Records for processing =
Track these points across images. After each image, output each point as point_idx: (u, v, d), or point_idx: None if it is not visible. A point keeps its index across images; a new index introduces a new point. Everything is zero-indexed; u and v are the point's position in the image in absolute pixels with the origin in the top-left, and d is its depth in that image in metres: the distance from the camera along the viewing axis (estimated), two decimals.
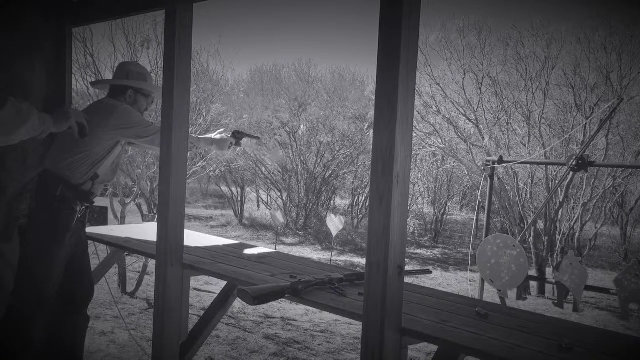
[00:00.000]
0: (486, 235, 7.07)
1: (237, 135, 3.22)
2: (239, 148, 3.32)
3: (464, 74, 11.14)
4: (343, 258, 11.30)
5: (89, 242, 3.61)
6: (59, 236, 2.73)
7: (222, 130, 3.27)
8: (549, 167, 9.52)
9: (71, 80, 3.28)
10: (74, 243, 2.88)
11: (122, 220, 7.04)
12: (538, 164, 9.52)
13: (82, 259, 3.06)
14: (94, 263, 4.03)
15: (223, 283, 2.83)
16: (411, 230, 14.53)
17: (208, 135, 3.21)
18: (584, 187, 9.79)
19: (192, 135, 3.12)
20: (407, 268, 1.87)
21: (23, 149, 2.89)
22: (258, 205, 18.19)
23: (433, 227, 15.13)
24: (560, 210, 9.73)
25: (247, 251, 3.20)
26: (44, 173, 2.78)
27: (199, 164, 9.18)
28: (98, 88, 3.44)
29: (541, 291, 9.26)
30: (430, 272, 2.96)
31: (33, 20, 2.99)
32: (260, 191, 16.81)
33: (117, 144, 2.89)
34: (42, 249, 2.72)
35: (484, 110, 10.95)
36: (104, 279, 3.94)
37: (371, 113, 13.74)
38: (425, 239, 14.59)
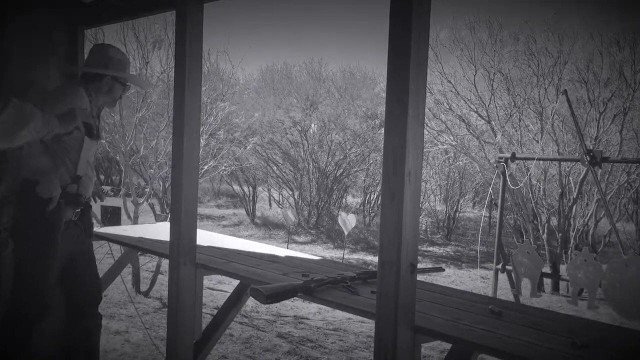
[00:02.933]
0: (499, 233, 7.03)
1: None
2: None
3: (475, 71, 11.09)
4: (355, 256, 11.30)
5: (104, 242, 3.63)
6: (49, 237, 2.66)
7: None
8: (562, 163, 9.44)
9: None
10: (72, 243, 2.81)
11: (135, 220, 7.08)
12: (551, 160, 9.46)
13: (85, 264, 2.99)
14: (108, 263, 4.06)
15: (236, 282, 2.84)
16: (423, 228, 14.48)
17: None
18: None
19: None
20: (419, 266, 1.87)
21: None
22: (270, 204, 18.22)
23: (445, 224, 15.07)
24: (574, 207, 9.66)
25: (260, 250, 3.21)
26: (24, 182, 2.65)
27: (211, 163, 9.22)
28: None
29: (555, 288, 9.19)
30: (443, 270, 2.95)
31: (48, 23, 3.01)
32: (272, 190, 16.83)
33: (84, 139, 2.73)
34: (37, 255, 2.65)
35: (496, 107, 10.88)
36: (118, 278, 3.96)
37: (382, 110, 13.71)
38: (438, 236, 14.54)
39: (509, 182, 7.20)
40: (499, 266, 6.70)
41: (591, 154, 5.93)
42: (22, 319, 2.68)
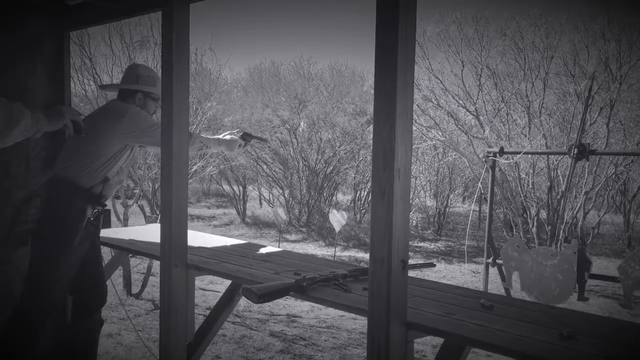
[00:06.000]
0: (489, 227, 7.07)
1: (246, 138, 3.28)
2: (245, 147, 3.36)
3: (463, 66, 11.13)
4: (347, 253, 11.31)
5: None
6: (67, 240, 2.73)
7: (235, 131, 3.29)
8: (550, 156, 9.51)
9: (70, 82, 3.29)
10: (86, 247, 2.88)
11: (125, 222, 7.05)
12: (539, 154, 9.52)
13: (94, 264, 3.05)
14: None
15: (228, 282, 2.84)
16: (414, 224, 14.52)
17: (218, 136, 3.23)
18: (586, 175, 9.79)
19: (203, 135, 3.17)
20: (411, 262, 1.88)
21: (26, 154, 2.90)
22: (260, 203, 18.19)
23: (436, 220, 15.11)
24: (563, 200, 9.73)
25: (251, 249, 3.21)
26: (53, 178, 2.78)
27: (199, 163, 9.19)
28: (107, 91, 3.48)
29: None
30: (434, 266, 2.97)
31: (34, 24, 2.99)
32: (262, 189, 16.82)
33: (126, 147, 2.89)
34: (51, 253, 2.72)
35: (484, 102, 10.93)
36: (109, 281, 3.94)
37: (370, 107, 13.72)
38: (429, 232, 14.58)
39: (496, 174, 7.23)
40: (490, 260, 6.73)
41: (580, 149, 5.97)
42: (28, 318, 2.70)
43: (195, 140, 2.98)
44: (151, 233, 3.60)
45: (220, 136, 3.23)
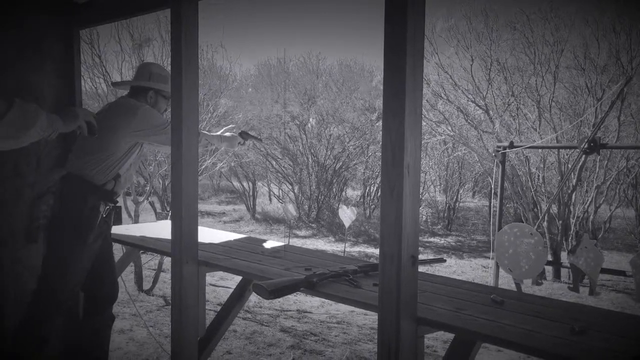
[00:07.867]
0: (499, 222, 7.05)
1: (244, 136, 3.39)
2: (245, 145, 3.46)
3: (472, 61, 11.07)
4: (356, 249, 11.32)
5: None
6: (81, 236, 2.74)
7: (231, 127, 3.34)
8: (560, 150, 9.45)
9: (80, 81, 3.30)
10: (99, 245, 2.89)
11: (135, 219, 7.09)
12: (549, 148, 9.46)
13: (106, 261, 3.07)
14: None
15: (238, 278, 2.85)
16: (424, 219, 14.50)
17: (219, 133, 3.27)
18: (597, 169, 9.72)
19: (206, 132, 3.20)
20: (421, 257, 1.88)
21: (37, 153, 2.91)
22: (270, 199, 18.22)
23: (446, 215, 15.09)
24: (574, 194, 9.67)
25: (261, 245, 3.22)
26: (67, 175, 2.80)
27: (209, 160, 9.22)
28: (119, 88, 3.50)
29: (557, 276, 9.23)
30: (445, 261, 2.97)
31: (41, 23, 3.00)
32: (272, 185, 16.85)
33: (136, 144, 2.91)
34: (65, 250, 2.74)
35: (494, 96, 10.87)
36: (120, 277, 3.98)
37: (380, 103, 13.69)
38: (439, 227, 14.55)
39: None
40: None
41: (591, 143, 5.93)
42: (40, 315, 2.73)
43: (201, 139, 3.03)
44: (162, 230, 3.62)
45: (219, 132, 3.28)
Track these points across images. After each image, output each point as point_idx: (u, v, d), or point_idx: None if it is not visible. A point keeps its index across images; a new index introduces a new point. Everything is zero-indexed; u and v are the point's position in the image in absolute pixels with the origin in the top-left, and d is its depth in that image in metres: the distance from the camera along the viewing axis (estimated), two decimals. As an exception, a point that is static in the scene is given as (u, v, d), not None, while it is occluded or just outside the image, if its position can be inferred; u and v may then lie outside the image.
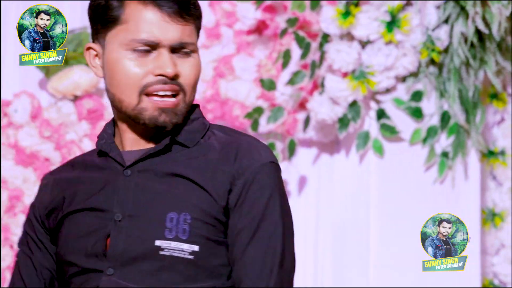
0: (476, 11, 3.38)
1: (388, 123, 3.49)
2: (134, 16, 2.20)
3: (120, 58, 2.18)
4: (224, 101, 3.56)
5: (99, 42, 2.24)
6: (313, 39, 3.48)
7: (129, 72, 2.18)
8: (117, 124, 2.23)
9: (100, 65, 2.25)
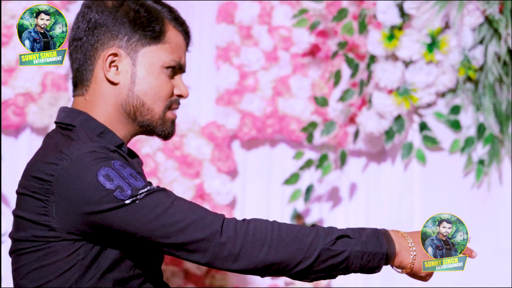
0: (508, 33, 3.41)
1: (430, 134, 3.54)
2: (173, 39, 2.31)
3: (159, 74, 2.28)
4: (282, 116, 3.60)
5: (124, 48, 2.31)
6: (361, 60, 3.53)
7: (165, 87, 2.29)
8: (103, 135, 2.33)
9: (123, 71, 2.32)
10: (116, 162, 2.14)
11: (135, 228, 2.17)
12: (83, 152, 2.15)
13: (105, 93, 2.28)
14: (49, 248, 2.19)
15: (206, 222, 2.13)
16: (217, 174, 3.58)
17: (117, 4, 2.30)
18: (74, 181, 2.15)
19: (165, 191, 2.17)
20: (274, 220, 2.15)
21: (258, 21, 3.65)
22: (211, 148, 3.60)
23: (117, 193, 2.12)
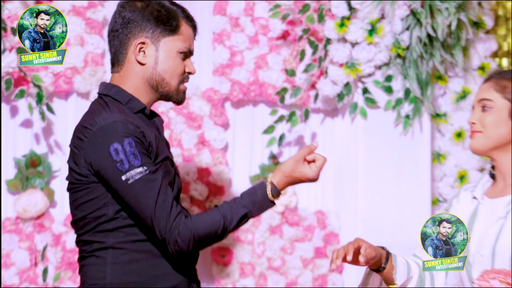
0: (427, 22, 3.74)
1: (370, 96, 3.89)
2: (185, 31, 2.59)
3: (175, 57, 2.57)
4: (262, 84, 3.92)
5: (150, 38, 2.56)
6: (319, 42, 3.86)
7: (179, 67, 2.59)
8: (130, 102, 2.56)
9: (149, 55, 2.55)
10: (126, 140, 2.42)
11: (122, 195, 2.47)
12: (107, 124, 2.46)
13: (135, 71, 2.56)
14: (86, 189, 2.52)
15: (170, 216, 2.43)
16: (214, 126, 3.88)
17: (144, 5, 2.57)
18: (96, 145, 2.47)
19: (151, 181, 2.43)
20: (196, 218, 2.45)
21: (244, 13, 3.94)
22: (209, 107, 3.89)
23: (118, 165, 2.42)
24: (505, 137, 2.62)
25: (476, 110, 2.65)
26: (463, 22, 3.81)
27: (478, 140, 2.62)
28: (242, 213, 2.49)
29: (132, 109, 2.53)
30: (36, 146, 3.78)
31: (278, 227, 3.87)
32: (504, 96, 2.61)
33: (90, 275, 2.53)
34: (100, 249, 2.51)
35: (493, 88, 2.63)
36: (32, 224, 3.70)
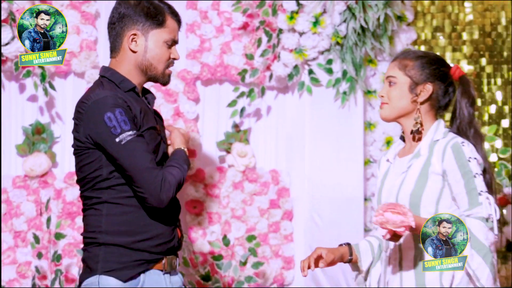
0: (360, 16, 3.89)
1: (314, 76, 4.02)
2: (170, 25, 2.66)
3: (162, 46, 2.63)
4: (226, 66, 4.01)
5: (140, 30, 2.59)
6: (273, 32, 3.97)
7: (165, 54, 2.65)
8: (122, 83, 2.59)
9: (140, 44, 2.59)
10: (117, 110, 2.48)
11: (116, 155, 2.54)
12: (99, 98, 2.52)
13: (128, 57, 2.63)
14: (85, 154, 2.60)
15: (153, 174, 2.52)
16: (187, 101, 3.97)
17: (137, 3, 2.63)
18: (92, 116, 2.53)
19: (139, 142, 2.50)
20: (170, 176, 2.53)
21: (211, 8, 4.02)
22: (183, 85, 3.97)
23: (112, 130, 2.48)
24: (407, 107, 2.68)
25: (384, 85, 2.73)
26: (389, 16, 3.94)
27: (386, 110, 2.71)
28: (185, 165, 2.65)
29: (124, 88, 2.60)
30: (40, 117, 3.89)
31: (240, 183, 4.01)
32: (405, 73, 2.67)
33: (90, 224, 2.62)
34: (98, 203, 2.59)
35: (397, 66, 2.69)
36: (37, 181, 3.82)
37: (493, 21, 4.31)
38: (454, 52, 4.32)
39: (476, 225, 2.51)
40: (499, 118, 4.29)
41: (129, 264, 2.57)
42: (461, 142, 2.62)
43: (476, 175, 2.57)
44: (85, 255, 2.63)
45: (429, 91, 2.70)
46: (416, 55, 2.75)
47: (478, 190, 2.56)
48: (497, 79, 4.28)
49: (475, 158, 2.60)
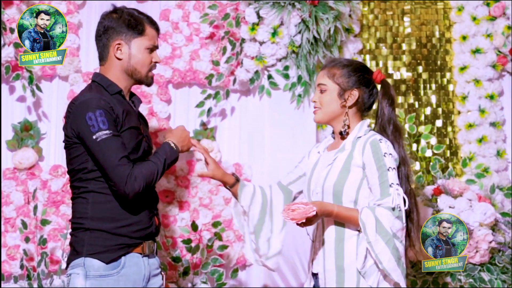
0: (313, 27, 3.87)
1: (273, 81, 4.01)
2: (150, 32, 2.74)
3: (143, 52, 2.72)
4: (195, 71, 3.98)
5: (123, 39, 2.65)
6: (237, 41, 3.96)
7: (147, 59, 2.74)
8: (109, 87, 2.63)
9: (124, 52, 2.66)
10: (98, 111, 2.53)
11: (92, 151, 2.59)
12: (85, 99, 2.60)
13: (115, 64, 2.72)
14: (73, 148, 2.67)
15: (120, 170, 2.53)
16: (160, 102, 3.96)
17: (118, 16, 2.72)
18: (77, 114, 2.61)
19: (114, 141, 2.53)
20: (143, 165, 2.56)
21: (182, 19, 4.01)
22: (157, 88, 3.96)
23: (91, 128, 2.54)
24: (337, 111, 2.78)
25: (316, 92, 2.83)
26: (338, 28, 3.93)
27: (319, 115, 2.80)
28: (163, 159, 2.66)
29: (111, 91, 2.67)
30: (28, 115, 3.90)
31: None
32: (334, 81, 2.75)
33: (77, 211, 2.68)
34: (84, 192, 2.65)
35: (326, 75, 2.77)
36: (25, 173, 3.83)
37: (428, 34, 4.34)
38: (395, 60, 4.33)
39: (383, 214, 2.62)
40: (434, 118, 4.32)
41: (112, 248, 2.60)
42: (379, 139, 2.73)
43: (390, 169, 2.67)
44: (72, 239, 2.67)
45: (356, 96, 2.80)
46: (342, 64, 2.82)
47: (390, 182, 2.65)
48: (432, 84, 4.31)
49: (390, 154, 2.70)
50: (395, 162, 2.71)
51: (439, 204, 3.94)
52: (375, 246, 2.59)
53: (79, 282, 2.57)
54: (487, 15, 4.23)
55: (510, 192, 4.05)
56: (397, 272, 2.60)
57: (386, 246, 2.57)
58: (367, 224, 2.63)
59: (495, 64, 4.22)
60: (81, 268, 2.57)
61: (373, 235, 2.58)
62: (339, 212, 2.66)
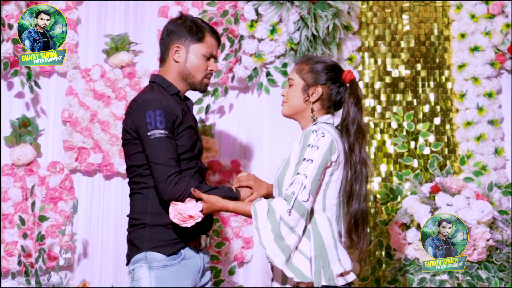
0: (312, 25, 3.85)
1: (271, 78, 4.00)
2: (209, 41, 2.82)
3: (200, 58, 2.79)
4: None
5: (183, 44, 2.75)
6: (236, 38, 3.98)
7: (203, 65, 2.81)
8: (168, 87, 2.72)
9: (182, 55, 2.74)
10: (158, 111, 2.60)
11: (145, 147, 2.63)
12: (149, 98, 2.67)
13: (172, 66, 2.81)
14: (133, 144, 2.71)
15: (164, 171, 2.57)
16: None
17: (182, 22, 2.83)
18: (138, 112, 2.67)
19: (166, 142, 2.59)
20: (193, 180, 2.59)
21: None
22: None
23: (148, 125, 2.60)
24: (300, 106, 2.75)
25: (286, 86, 2.82)
26: (337, 26, 3.91)
27: (284, 108, 2.79)
28: (212, 187, 2.71)
29: (169, 92, 2.75)
30: (26, 111, 3.93)
31: (207, 173, 3.87)
32: (300, 77, 2.74)
33: (136, 206, 2.72)
34: (144, 188, 2.70)
35: (295, 70, 2.76)
36: (23, 169, 3.86)
37: (427, 32, 4.35)
38: (393, 58, 4.33)
39: (277, 202, 2.59)
40: (432, 116, 4.31)
41: (171, 242, 2.66)
42: (313, 130, 2.68)
43: (305, 160, 2.61)
44: (131, 236, 2.72)
45: (319, 92, 2.76)
46: (312, 61, 2.81)
47: (298, 171, 2.61)
48: (430, 82, 4.31)
49: (316, 146, 2.64)
50: (323, 155, 2.64)
51: (437, 202, 3.90)
52: (262, 232, 2.57)
53: (143, 273, 2.63)
54: (486, 13, 4.25)
55: (508, 190, 4.05)
56: (280, 259, 2.57)
57: (272, 233, 2.56)
58: (258, 211, 2.62)
59: (494, 62, 4.24)
60: (144, 261, 2.64)
61: (262, 222, 2.57)
62: (235, 208, 2.70)
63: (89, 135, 3.90)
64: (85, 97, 3.93)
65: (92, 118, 3.92)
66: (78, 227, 3.90)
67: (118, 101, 3.96)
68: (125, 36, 3.96)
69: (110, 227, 3.91)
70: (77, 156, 3.89)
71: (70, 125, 3.91)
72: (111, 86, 3.97)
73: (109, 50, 3.95)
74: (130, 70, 3.98)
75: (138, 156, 2.69)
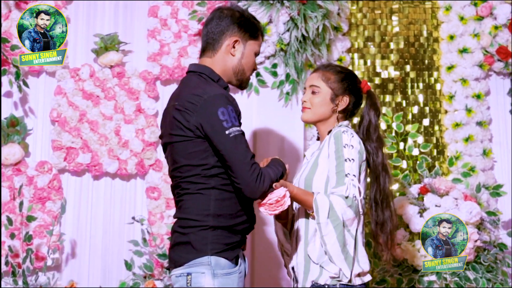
0: (302, 26, 3.85)
1: (261, 78, 3.99)
2: (260, 39, 2.80)
3: (252, 55, 2.75)
4: (183, 68, 3.95)
5: (241, 38, 2.68)
6: None
7: (253, 63, 2.77)
8: (219, 81, 2.64)
9: (238, 50, 2.68)
10: (229, 107, 2.51)
11: (222, 146, 2.52)
12: (216, 94, 2.54)
13: (225, 59, 2.70)
14: (194, 142, 2.58)
15: (252, 168, 2.51)
16: (148, 98, 3.95)
17: (240, 15, 2.74)
18: (206, 108, 2.53)
19: (243, 138, 2.54)
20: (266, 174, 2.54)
21: (170, 16, 4.01)
22: (145, 84, 3.95)
23: (224, 123, 2.50)
24: (326, 114, 2.85)
25: (307, 92, 2.86)
26: (327, 27, 3.92)
27: (308, 114, 2.87)
28: (279, 167, 2.65)
29: (220, 86, 2.65)
30: (15, 111, 3.90)
31: None
32: (328, 85, 2.85)
33: (196, 207, 2.59)
34: (205, 189, 2.58)
35: (320, 78, 2.85)
36: (11, 169, 3.83)
37: (416, 33, 4.36)
38: (383, 59, 4.34)
39: (336, 200, 2.68)
40: (421, 117, 4.32)
41: (232, 245, 2.59)
42: (343, 131, 2.79)
43: (347, 160, 2.72)
44: (190, 237, 2.59)
45: (346, 102, 2.88)
46: (336, 70, 2.90)
47: (346, 172, 2.70)
48: (419, 83, 4.31)
49: (351, 145, 2.75)
50: (358, 154, 2.76)
51: (426, 203, 3.92)
52: (324, 228, 2.65)
53: (206, 281, 2.53)
54: (475, 15, 4.26)
55: (496, 191, 4.06)
56: (340, 258, 2.67)
57: (334, 230, 2.64)
58: (320, 207, 2.69)
59: (482, 63, 4.25)
60: (207, 267, 2.53)
61: (324, 218, 2.64)
62: (297, 193, 2.70)
63: (77, 135, 3.89)
64: (74, 96, 3.92)
65: (81, 118, 3.91)
66: (66, 227, 3.88)
67: (107, 101, 3.95)
68: (115, 36, 3.95)
69: (99, 227, 3.90)
70: (65, 156, 3.87)
71: (59, 124, 3.89)
72: (100, 86, 3.96)
73: (99, 49, 3.94)
74: (120, 70, 3.98)
75: (198, 154, 2.59)
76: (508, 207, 4.16)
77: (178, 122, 2.59)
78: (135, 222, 3.80)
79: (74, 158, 3.88)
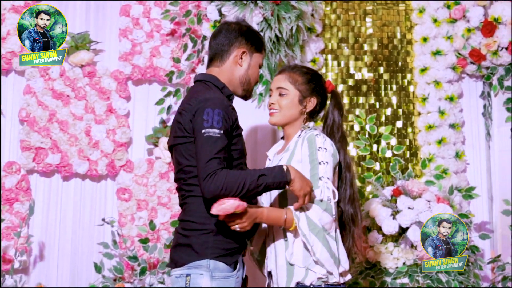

Assignment =
Write out, from the lines above, only those from the line with "11: (92, 151, 2.59)" to the line with "61: (373, 235, 2.58)", exactly as given, including the first and the last.

Response to the exercise =
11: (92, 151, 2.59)
12: (85, 99, 2.60)
13: (115, 64, 2.72)
14: (73, 148, 2.67)
15: (120, 170, 2.53)
16: (160, 102, 3.96)
17: (118, 16, 2.72)
18: (77, 114, 2.61)
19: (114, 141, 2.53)
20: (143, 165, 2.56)
21: (182, 19, 4.01)
22: (157, 88, 3.96)
23: (91, 128, 2.54)
24: (337, 111, 2.78)
25: (316, 92, 2.83)
26: (338, 28, 3.93)
27: (319, 115, 2.80)
28: (163, 159, 2.66)
29: (111, 91, 2.67)
30: (28, 115, 3.90)
31: None
32: (334, 81, 2.75)
33: (77, 211, 2.68)
34: (84, 192, 2.65)
35: (326, 75, 2.77)
36: (25, 173, 3.83)
37: (428, 34, 4.34)
38: (395, 60, 4.33)
39: (383, 214, 2.62)
40: (434, 118, 4.32)
41: (112, 248, 2.60)
42: (379, 139, 2.73)
43: (390, 169, 2.67)
44: (72, 239, 2.67)
45: (356, 96, 2.80)
46: (342, 64, 2.82)
47: (390, 182, 2.65)
48: (432, 84, 4.31)
49: (390, 154, 2.70)
50: (395, 162, 2.71)
51: (439, 204, 3.94)
52: (375, 246, 2.59)
53: (79, 282, 2.57)
54: (487, 15, 4.23)
55: (510, 192, 4.05)
56: (397, 272, 2.60)
57: (386, 246, 2.57)
58: (367, 224, 2.63)
59: (495, 64, 4.22)
60: (81, 268, 2.57)
61: (373, 235, 2.58)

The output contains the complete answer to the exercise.